What was an egalitarian socialist society 10 years ago is a capitalist nation of glaring social contrasts today. In per capita GDP Russia ranks somewhere in the fifth dozen, next to Mexico and Lebanon, but its head count of billionaires is the fourth highest in the world, according to Forbes magazine. The list of the country's super rich last year included 17 billionaires, which put Russia behind the U.S., Germany and Japan, but ahead of Canada. The number of Russian billionaires would be still higher if all companies felt the need to open their books to attract foreign investment. Almost all of Russia's billionaires are involved in the oil and other commodity industries privatized during a chaotic transition from socialism to "wild capitalism'' in the 1990s.

Their wealth has grown thanks to high world prices, while the country's economy shrank by over a half and the vast majority of the population sank in abject poverty.

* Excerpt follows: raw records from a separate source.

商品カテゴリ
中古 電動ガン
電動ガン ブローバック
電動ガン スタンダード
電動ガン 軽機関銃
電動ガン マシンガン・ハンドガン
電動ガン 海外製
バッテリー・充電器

A dozen mega tycoons today control 70 per cent of the Russian economy, while thirty million Russians, or one in five in a country of 145 million, survive on less than $2 dollars a day, below the official subsistence line. Moscow, the moneybag and showcase of Russia's new capitalism, is bursting with conspicuous consumption. The shopping area in the city has tripled in a single year, as Europe's leading chains, such as the French Auchan, German Metro Cash&Carry and Swedish IKEA rush in to meet the booming demand. Moscow sells more top-priced Western cars than any other city in Europe. The newly opened Bently showroom sold out Russia's 2003 quota (biggest in Europe) of 25 Continental GTs costing upwards of 230,000 euros a piece during the first two months of the year. Daimler Chrysler AG has temporarily stopped accepting orders for its $400,000 Maibach model after the Moscow waiting list crossed 100. For the third year running Moscow has been awarded the dubious honour of being the most expensive city in Europe and the second most expensive city in the world after Tokyo.

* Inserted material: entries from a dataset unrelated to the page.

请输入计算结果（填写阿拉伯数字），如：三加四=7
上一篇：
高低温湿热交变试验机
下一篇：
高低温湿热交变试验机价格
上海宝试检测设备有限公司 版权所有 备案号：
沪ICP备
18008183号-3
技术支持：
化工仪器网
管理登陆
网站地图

The Russian capital is an island of wealth in an ocean of poverty. Average per capita incomes in Moscow are 4 to 16 times higher than in most other regions of Russia. Teachers, scientists and doctors across the county survive on a salary that is just enough to pay for a meal in many Moscow restaurants.

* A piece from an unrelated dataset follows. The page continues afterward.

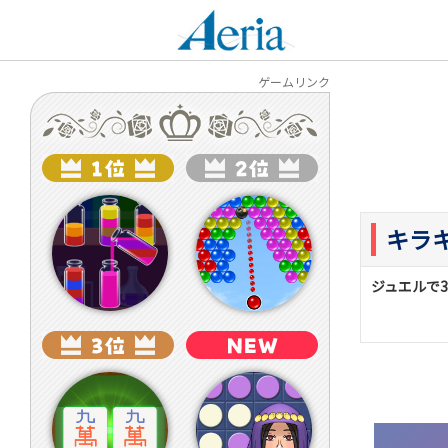
アエリア
ゲームリンク
キラ
ジュエルで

The Deputy Prime Minister, Galina Karelova, last week revealed that 70 per cent of Russian families with children live below the poverty line.

Millions of Russians feed on what they grow on their vegetable gardens: the President, Vladimir Putin, at a recent press conference cited what he called `incredible' statistics, according to which tiny household gardens account for 80 to 90 per cent of vegetables grown in Russia.

Asked what he felt ashamed of Mr. Putin replied without hesitation: "The poverty of Russians, poor standards of living, low incomes. All Russians have the right to live better.'' In this year's state of the nation address last month Mr. Putin set the task of doubling the country's GDP over the next 10 years.